After qualifying for the Top 24 on Tuesday morning, she came back that night with a sizzling 1,906 eight-game block in the first round of match play, averaging 239.4 per game to temporarily take the lead.

Gianotti qualified third for the stepladder finals behind runaway leader Anne Marie Duggan of Edmond, Okla., and Kim Couture of Titusville, Fla.

"I thought I could bowl when I was hurt, but I couldn't. I knew something was wrong in there [the arm]," she said. "My arm feels really good now, so much so that I went to a 15-pound ball [heavier than her normal one] this week. Luckily, my timing didn't go away."

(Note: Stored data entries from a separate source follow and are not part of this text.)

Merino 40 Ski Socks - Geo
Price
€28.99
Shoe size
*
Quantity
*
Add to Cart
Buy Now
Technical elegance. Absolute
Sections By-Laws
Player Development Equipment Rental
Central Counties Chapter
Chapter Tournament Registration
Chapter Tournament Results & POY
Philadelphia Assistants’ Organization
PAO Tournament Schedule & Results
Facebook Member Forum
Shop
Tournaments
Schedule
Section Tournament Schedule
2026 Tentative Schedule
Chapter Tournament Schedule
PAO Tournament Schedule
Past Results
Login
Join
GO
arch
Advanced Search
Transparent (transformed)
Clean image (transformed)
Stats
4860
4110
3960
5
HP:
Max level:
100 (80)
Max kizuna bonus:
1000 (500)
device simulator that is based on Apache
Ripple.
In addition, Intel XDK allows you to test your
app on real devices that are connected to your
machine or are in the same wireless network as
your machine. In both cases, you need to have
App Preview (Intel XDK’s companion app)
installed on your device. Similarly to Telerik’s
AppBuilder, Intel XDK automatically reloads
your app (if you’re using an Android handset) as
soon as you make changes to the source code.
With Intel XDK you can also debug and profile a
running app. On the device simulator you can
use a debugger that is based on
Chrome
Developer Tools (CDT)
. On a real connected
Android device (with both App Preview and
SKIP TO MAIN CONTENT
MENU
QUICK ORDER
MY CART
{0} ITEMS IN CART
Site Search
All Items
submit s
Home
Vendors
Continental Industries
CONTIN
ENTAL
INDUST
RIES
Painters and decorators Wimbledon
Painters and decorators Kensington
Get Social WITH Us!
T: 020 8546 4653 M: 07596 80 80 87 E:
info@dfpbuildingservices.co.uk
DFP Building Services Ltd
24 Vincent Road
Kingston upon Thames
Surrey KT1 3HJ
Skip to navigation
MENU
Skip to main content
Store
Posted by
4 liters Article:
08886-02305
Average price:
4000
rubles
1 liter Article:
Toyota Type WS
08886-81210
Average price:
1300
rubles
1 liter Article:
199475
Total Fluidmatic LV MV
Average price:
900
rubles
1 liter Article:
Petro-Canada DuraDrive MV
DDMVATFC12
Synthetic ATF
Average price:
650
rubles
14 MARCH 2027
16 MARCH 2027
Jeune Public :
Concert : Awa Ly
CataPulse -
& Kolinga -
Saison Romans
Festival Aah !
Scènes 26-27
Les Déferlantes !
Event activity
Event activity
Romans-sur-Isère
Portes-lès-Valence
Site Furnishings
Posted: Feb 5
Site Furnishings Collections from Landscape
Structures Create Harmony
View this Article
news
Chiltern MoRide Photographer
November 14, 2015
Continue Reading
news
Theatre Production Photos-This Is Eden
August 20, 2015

Duggan, who compiled a 300 game yesterday morning, has to win only one match to take the championship.

Gianotti trounced Duggan in their head-to-head game last night, 242-161, but that was about the only thing that went right for her in the final eight games, six of them losses.

The stepladder finals will be televised on a tape-delayed basis by ESPN at 12:30 a.m. Saturday.